▶ **Task instructions**: Give back only the lines from the one with "图5-7购买商品管理界面图" through the last line of the data, exactly as they appear.

▶ **Records for processing**:

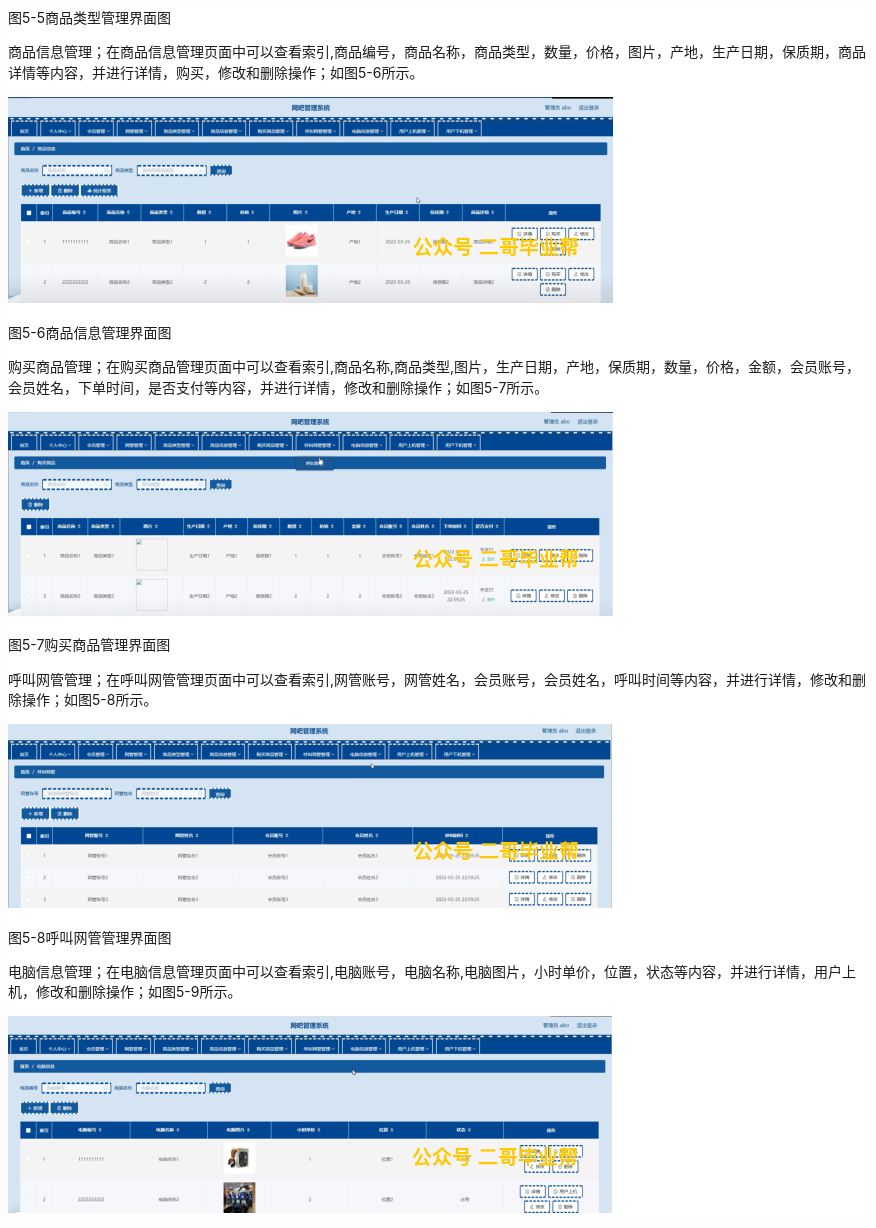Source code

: 图5-5商品类型管理界面图

商品信息管理；在商品信息管理页面中可以查看索引,商品编号，商品名称，商品类型，数量，价格，图片，产地，生产日期，保质期，商品详情等内容，并进行详情，购买，修改和删除操作；如图5-6所示。

![](/images/0700stringboot/0729springboot/blog.021.png)

图5-6商品信息管理界面图

购买商品管理；在购买商品管理页面中可以查看索引,商品名称,商品类型,图片，生产日期，产地，保质期，数量，价格，金额，会员账号，会员姓名，下单时间，是否支付等内容，并进行详情，修改和删除操作；如图5-7所示。

![](/images/0700stringboot/0729springboot/blog.022.png)

图5-7购买商品管理界面图


呼叫网管管理；在呼叫网管管理页面中可以查看索引,网管账号，网管姓名，会员账号，会员姓名，呼叫时间等内容，并进行详情，修改和删除操作；如图5-8所示。

![](/images/0700stringboot/0729springboot/blog.023.png)

图5-8呼叫网管管理界面图

电脑信息管理；在电脑信息管理页面中可以查看索引,电脑账号，电脑名称,电脑图片，小时单价，位置，状态等内容，并进行详情，用户上机，修改和删除操作；如图5-9所示。

![](/images/0700stringboot/0729springboot/blog.024.png)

▶ **Answer section**:
图5-7购买商品管理界面图


呼叫网管管理；在呼叫网管管理页面中可以查看索引,网管账号，网管姓名，会员账号，会员姓名，呼叫时间等内容，并进行详情，修改和删除操作；如图5-8所示。

![](/images/0700stringboot/0729springboot/blog.023.png)

图5-8呼叫网管管理界面图

电脑信息管理；在电脑信息管理页面中可以查看索引,电脑账号，电脑名称,电脑图片，小时单价，位置，状态等内容，并进行详情，用户上机，修改和删除操作；如图5-9所示。

![](/images/0700stringboot/0729springboot/blog.024.png)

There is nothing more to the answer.